A armadilha das ideias feitas

A nossa democracia tem 48 anos de idade, mas continua a viver em casa dos pais e a ser um adulto em busca da emancipação, caindo assim frequentemente na armadilha das ideias feitas. 

Por Pedro Neves de Sousa, Advogado Associado Sénior na Cerejeira Namora, Marinho Falcão

Fugindo da teoria platónica, a conceptualização da ideia resulta de um processo de pensamento crítico e de uma recolha de informação que nos faz criar uma convicção. Contudo, na era digital, esse processo é acelerado e até desvirtuado pela infinita informação que nos invade no quotidiano e que contamina inevitavelmente o pensamento próprio e individual. O que só nos empobrece enquanto sociedade.

Ora, os perigos de uma democracia nascem a partir de ideias feitas ou preconcebidas que vão envenenando as virtudes de um regime que assenta em princípios da igualdade e de justo tratamento e num estado de Direito que respeite os direitos dos cidadãos e das instituições. 

Daí que a discussão acerca de questões relevantes para o nosso regime tenha de ir para além das conversas de café (nas quais grassam verdades insofismáveis), sob pena de nos rendermos e subjugarmos a discursos populistas e maniqueístas, num filme a preto e branco com os ‘bons’ e os ‘maus’, os ‘poderosos’ e os ‘descamisados’, os ‘ricos’ e os ‘pobres’, onde a ignorância generalizada é servida num banquete para gáudio de uns poucos opinion makers. 

Falando da justiça em particular, existem inúmeros exemplos de ideias feitas, acolhidas pela comunidade e já integradoras do círculo do senso comum, que são perversas, erradas e geradoras de convicções que empeçonham a perceção do cidadão, como seja a apreciação da nossa justiça penal com base em meia dúzia de processos que a comunicação social mediatiza, na qual um arguido na fase da investigação criminal surge a maioria das vezes já com uma condenação transitada em julgado. 

Ou aprisionar o nosso pensamento crítico até em conceitos que, só por si, aparentam representar algo negativo. O caso paradigmático do procedimento de ajuste direto na contratação pública, que é amiúde apelidado de ‘esquema’ aos olhos dos cidadãos, ignorando-se olimpicamente que as entidades adjudicantes devem obediência à lei e são frequentemente sujeitas a inspeções e auditorias.

Mas outro caso que tem dado que falar (e escrever) relaciona-se com a arbitragem, nomeadamente com a arbitragem administrativa e fiscal, isto é, sempre que uma das partes é uma entidade pública e existem milhões de euros envolvidos.
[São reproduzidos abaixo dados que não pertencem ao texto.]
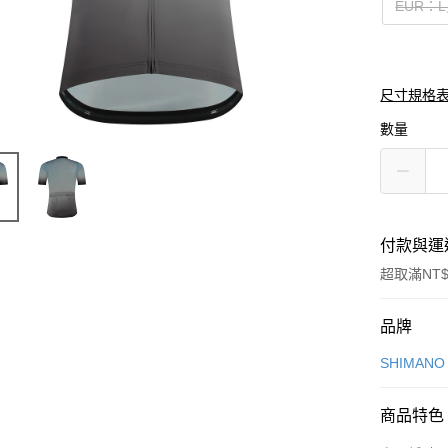
EUR：L
尺寸規格
數量
付款與運
超取滿NT$
付款方式
品牌
信用卡一
SHIMAN
信用卡分
商品特色
3 期 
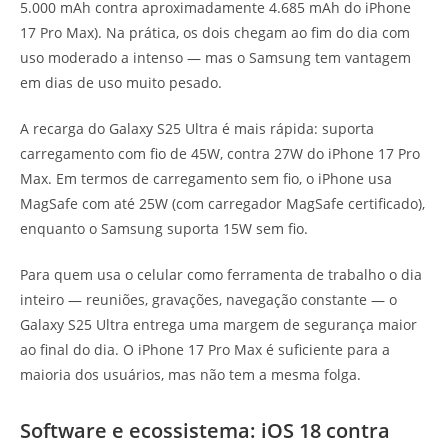
5.000 mAh contra aproximadamente 4.685 mAh do iPhone
17 Pro Max). Na prática, os dois chegam ao fim do dia com
uso moderado a intenso — mas o Samsung tem vantagem
em dias de uso muito pesado.
A recarga do Galaxy S25 Ultra é mais rápida: suporta
carregamento com fio de 45W, contra 27W do iPhone 17 Pro
Max. Em termos de carregamento sem fio, o iPhone usa
MagSafe com até 25W (com carregador MagSafe certificado),
enquanto o Samsung suporta 15W sem fio.
Para quem usa o celular como ferramenta de trabalho o dia
inteiro — reuniões, gravações, navegação constante — o
Galaxy S25 Ultra entrega uma margem de segurança maior
ao final do dia. O iPhone 17 Pro Max é suficiente para a
maioria dos usuários, mas não tem a mesma folga.
Software e ecossistema: iOS 18 contra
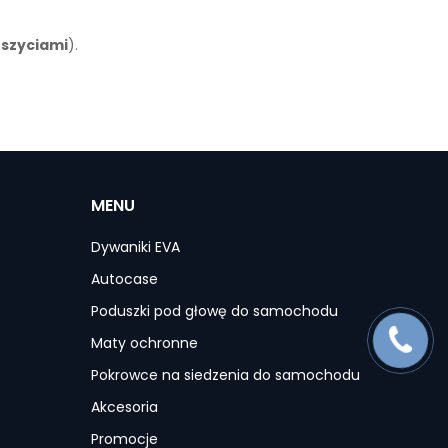
eszyciami
).
MENU
Dywaniki EVA
Autocase
Poduszki pod głowę do samochodu
Maty ochronne
Pokrowce na siedzenia do samochodu
Akcesoria
Promocje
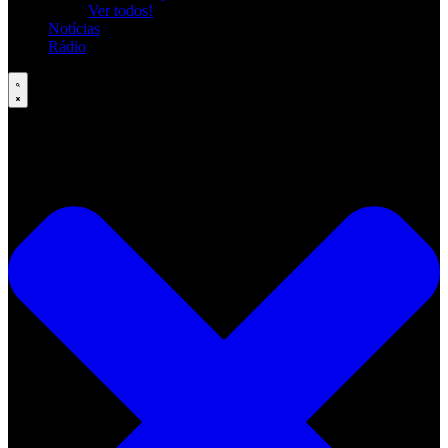
Ver todos!
Notícias
Rádio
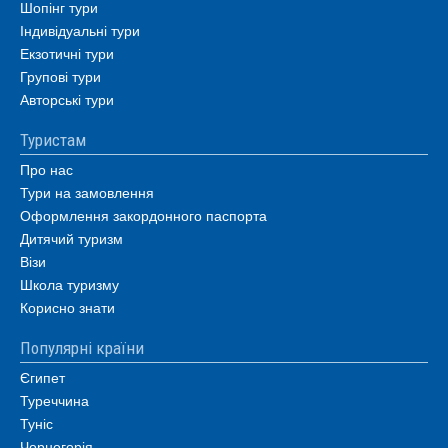
Шопінг тури
Індивідуальні тури
Екзотичні тури
Групові тури
Авторські тури
Туристам
Про нас
Тури на замовлення
Оформлення закордонного паспорта
Дитячий туризм
Візи
Школа туризму
Корисно знати
Популярні країни
Єгипет
Туреччина
Туніс
Чорногорія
Os meios alternativos de resolução de litígios, onde encontramos, por exemplo, a arbitragem e a mediação, surgiram para combater as manifestas insuficiências dos tribunais estaduais. Se um cidadão ou uma empresa tem uma determinada questão para dirimir com a Autoridade Tributária pode dirigir-se aos tribunais tributários ou a um tribunal arbitral (se essa questão for legalmente subsumível ao centro de arbitragem competente). E irá certamente encontrar duas diferenças marcantes: a justiça arbitral é mais cara, mas substancialmente mais célere; a justiça estadual fiscal é mais barata, mas substancialmente mais lenta. Concretizando: por vezes, trata-se de obter uma decisão judicial de 1.ª instância em 6 meses ou em 6 anos. E essa diferença temporal é muito relevante para os cidadãos e para as empresas e, em última análise e numa visão macro, para a própria economia portuguesa.

É evidente que almas mais puristas crucificam a justiça arbitral, porquanto a mesma não é resultado de uma decisão proferida por um magistrado de carreira, mas antes por juristas de reconhecido mérito naquela área de Direito. Podem até ser construídas ideias relativas à imparcialidade ou à falta dela, mas a verdade é que a justiça arbitral está inscrita na Constituição e nas leis da República.  

Mas caso se entenda que tal modelo não é profícuo para a justiça portuguesa (há países que não admitem a arbitragem administrativa e fiscal) ou que compromete a sua seriedade ou solenidade, então altere-se a lei e a Constituição, ao invés de destratar uma justiça arbitral, diabolizando uma alternativa legítima a que os cidadãos e as empresas podem recorrer para que se faça justiça de forma mais célere.

A nossa democracia tem 48 anos de idade, mas continua a viver em casa dos pais e a ser um adulto em busca da emancipação, caindo assim frequentemente na armadilha das ideias feitas.